Para Ovídio Brito, presidente da DENPASA, “O sonho de quem cultiva palma de óleo é vencer o Amarelecimento Fatal. Para realizar o que parecia impossível investimos três décadas em pesquisa e apresentamos três alternativas”.

 

Para entender a pesquisa

  • Mescla de 10% de Caiaueś nos plantios para atrair o inseto Gracidius hybridus

Nos plantios de híbrido a equipe conduziu experimento em 1ha por um ano, distribuindo inflorescências masculinas do Caiaué em antese em 3 pontos, 3 vezes por semana. Os resultados comprovaram a eficiência do Gracidius hybridus na polinização e a empresa já começou a mescla de 10% de Caiaués em seu plantio comercial. Para garantir inflorescência masculina o número de Caiaués foi dobrado.

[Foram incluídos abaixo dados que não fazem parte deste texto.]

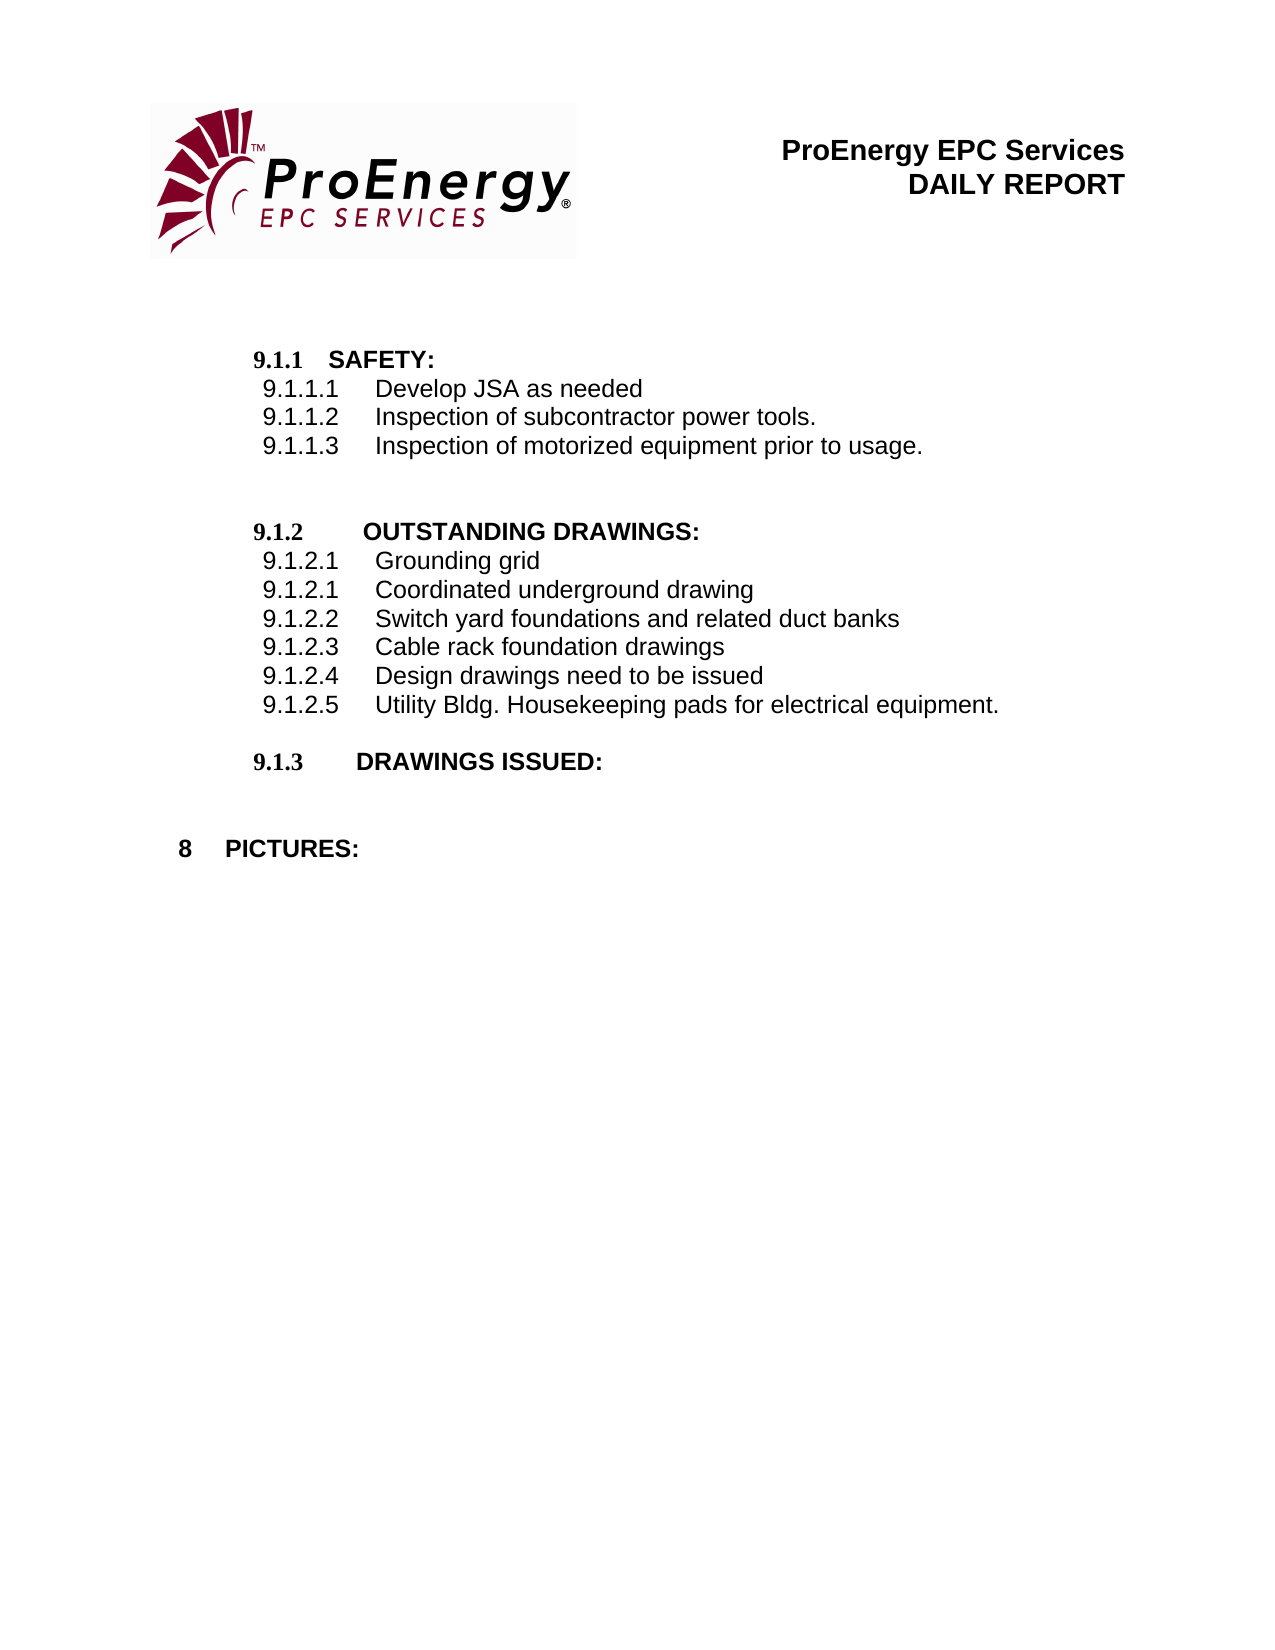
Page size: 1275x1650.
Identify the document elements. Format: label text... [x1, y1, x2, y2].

list Cable rack foundation drawings [262, 632, 1125, 661]
list Design drawings need to be issued [262, 661, 1125, 690]
list DRAWINGS ISSUED: [253, 747, 1125, 776]
list Develop JSA as needed [262, 373, 1125, 402]
list OUTSTANDING DRAWINGS: [253, 517, 1125, 546]
list SAFETY: [253, 345, 1125, 373]
text 9.1.2.1 Grounding grid [262, 546, 1125, 575]
text 8 PICTURES: [178, 834, 1125, 862]
list Coordinated underground drawing [262, 575, 1125, 604]
list Utility Bldg. Housekeeping pads for electrical equipment. [262, 690, 1125, 719]
picture [150, 103, 577, 259]
list Inspection of motorized equipment prior to usage. [262, 431, 1125, 460]
list Switch yard foundations and related duct banks [262, 604, 1125, 632]
list Inspection of subcontractor power tools. [262, 402, 1125, 431]
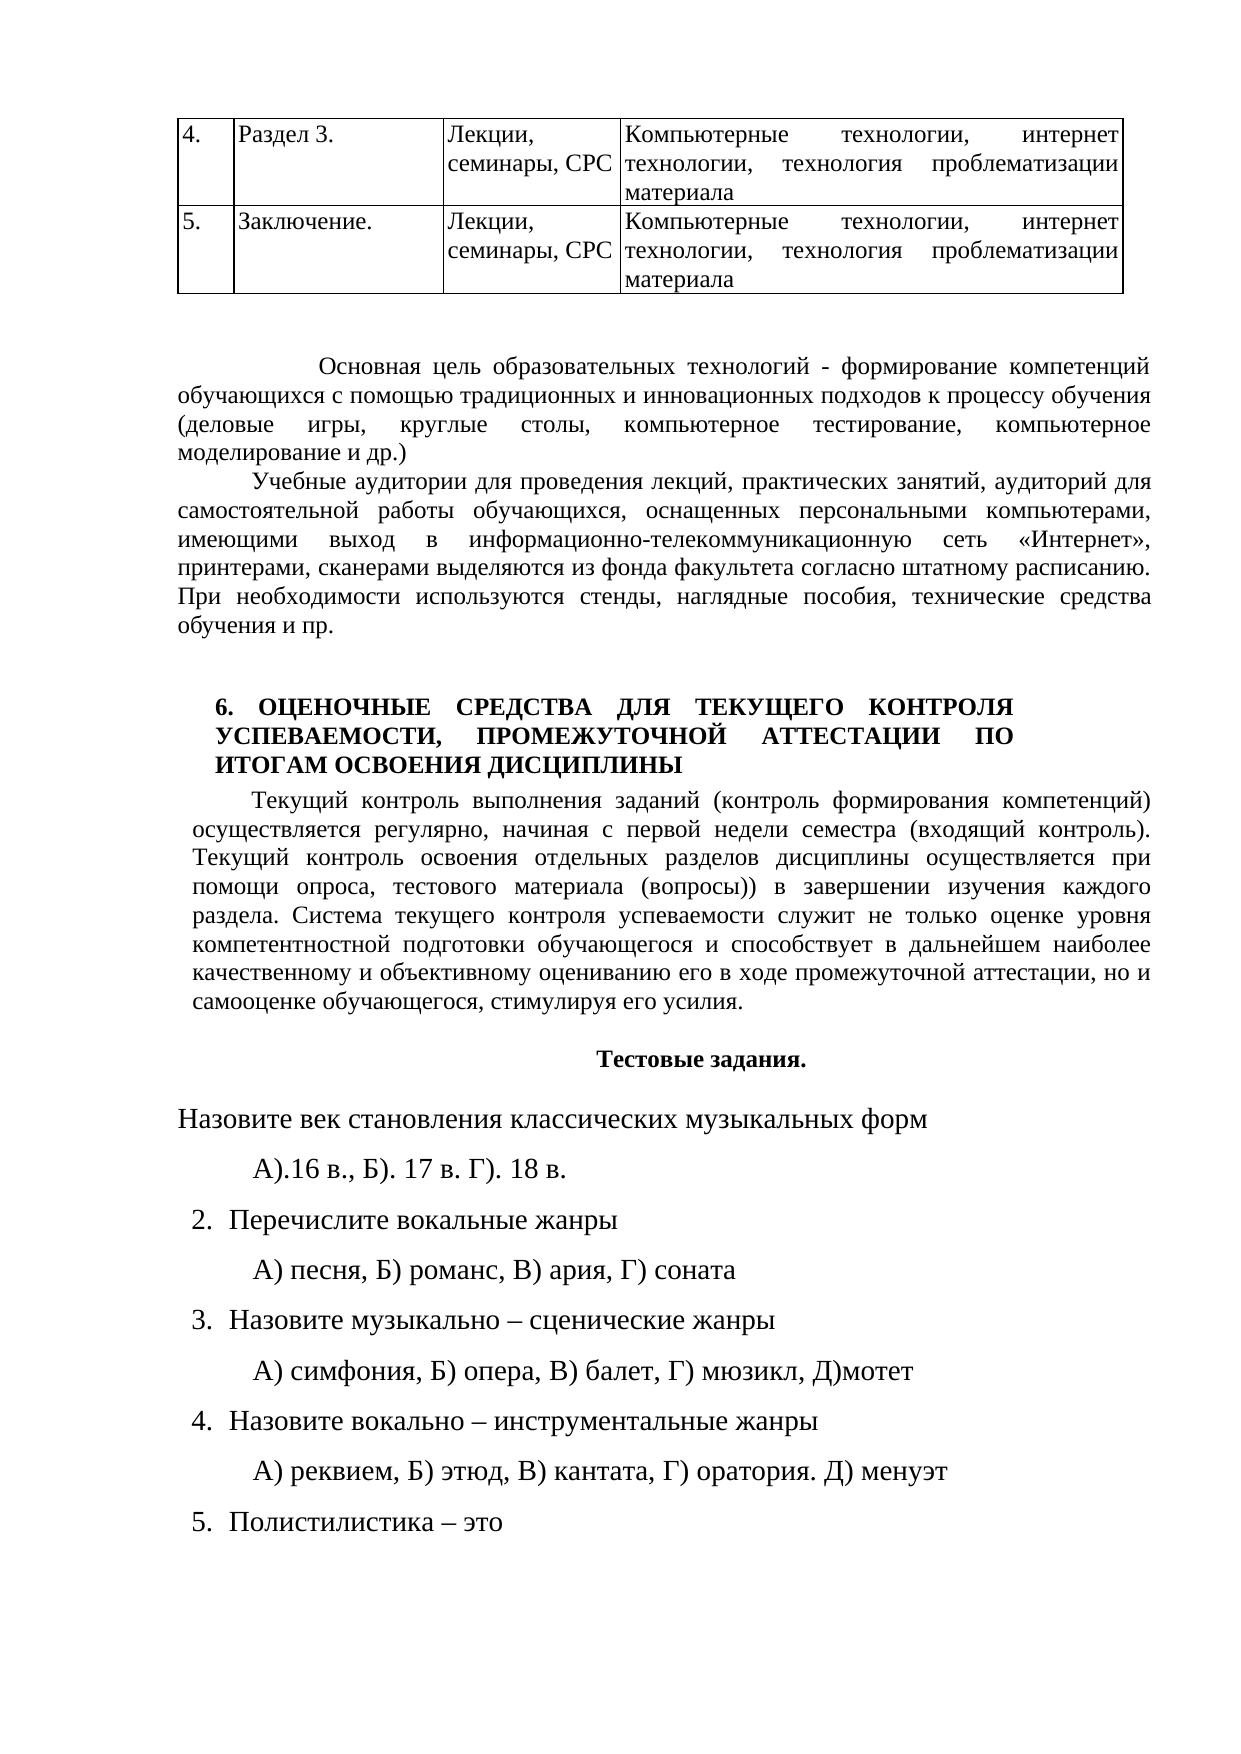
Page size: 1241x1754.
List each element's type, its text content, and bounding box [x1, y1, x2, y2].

Em vez de plantar 1, plantaram 2 a cada 4m, e em 6 meses 1.289 cachos já foram colhidos (13.255ton), com abortamento em apenas 31 cachos (2,35%).

 

  • Clonagem de plantas na proporção de 3/4 africano com 1/4 americano

Há 20 anos a Denpasa recebeu do Cirad clones de 3/4, que continuam imunes ao AF. Isso indicou a vitória sobre o AF e a equipe liderada pelo Engenheiro Agrônomo Roberto Yokoyama fez 29 cruzamentos que resultaram em 3.200 novas plantas, reduzidas a 40 plantas consideradas superiores para formar o jardim clonal.

 

  • Desenvolvimento de híbrido que dispensa polinização

A empresa produziu 3 híbridos, a partir do cruzamento de Caiaué com Tenera, que estão com 3 anos e, com muitos frutos, não apresentam androgenia e produzem pólen que atrai o Gracidius.

 

Com essa robusta pesquisa sobre uma anomalia estudada por décadas, a DENPASA foi eleita o destaque no segmento em que atua pelo Jornal Diário do Pará, durante a 5ª edição do Agropará, realizado em Belém dia 4 de dezembro de 2019.